_Problem description_. Extract every line of the records that contains the word "koja", matching case exactly.

_Material to process_.
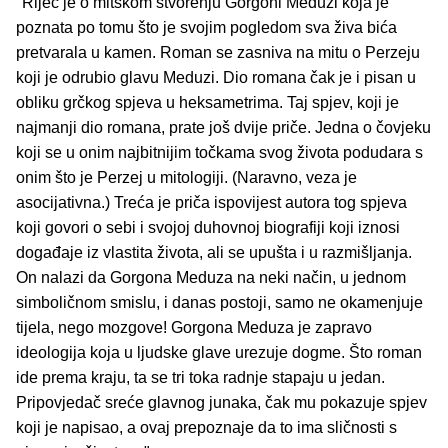
"Riječ je o mitskom stvorenju Gorgoni Meduzi koja je
poznata po tomu što je svojim pogledom sva živa bića
pretvarala u kamen. Roman se zasniva na mitu o Perzeju
koji je odrubio glavu Meduzi. Dio romana čak je i pisan u
obliku grčkog spjeva u heksametrima. Taj spjev, koji je
najmanji dio romana, prate još dvije priče. Jedna o čovjeku
koji se u onim najbitnijim točkama svog života podudara s
onim što je Perzej u mitologiji. (Naravno, veza je
asocijativna.) Treća je priča ispovijest autora tog spjeva
koji govori o sebi i svojoj duhovnoj biografiji koji iznosi
događaje iz vlastita života, ali se upušta i u razmišljanja.
On nalazi da Gorgona Meduza na neki način, u jednom
simboličnom smislu, i danas postoji, samo ne okamenjuje
tijela, nego mozgove! Gorgona Meduza je zapravo
ideologija koja u ljudske glave urezuje dogme. Što roman
ide prema kraju, ta se tri toka radnje stapaju u jedan.
Pripovjedač sreće glavnog junaka, čak mu pokazuje spjev
koji je napisao, a ovaj prepoznaje da to ima sličnosti s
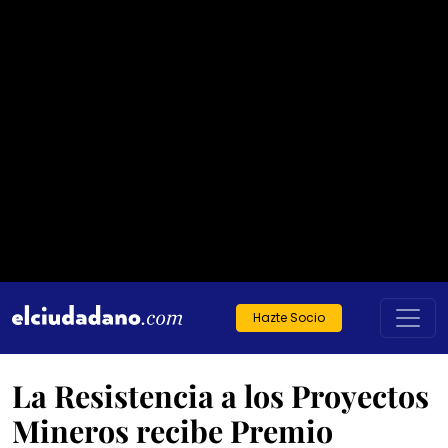
Hazte Socio
La Resistencia a los Proyectos
Mineros recibe Premio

_Written answer_.
"Riječ je o mitskom stvorenju Gorgoni Meduzi koja je
ideologija koja u ljudske glave urezuje dogme. Što roman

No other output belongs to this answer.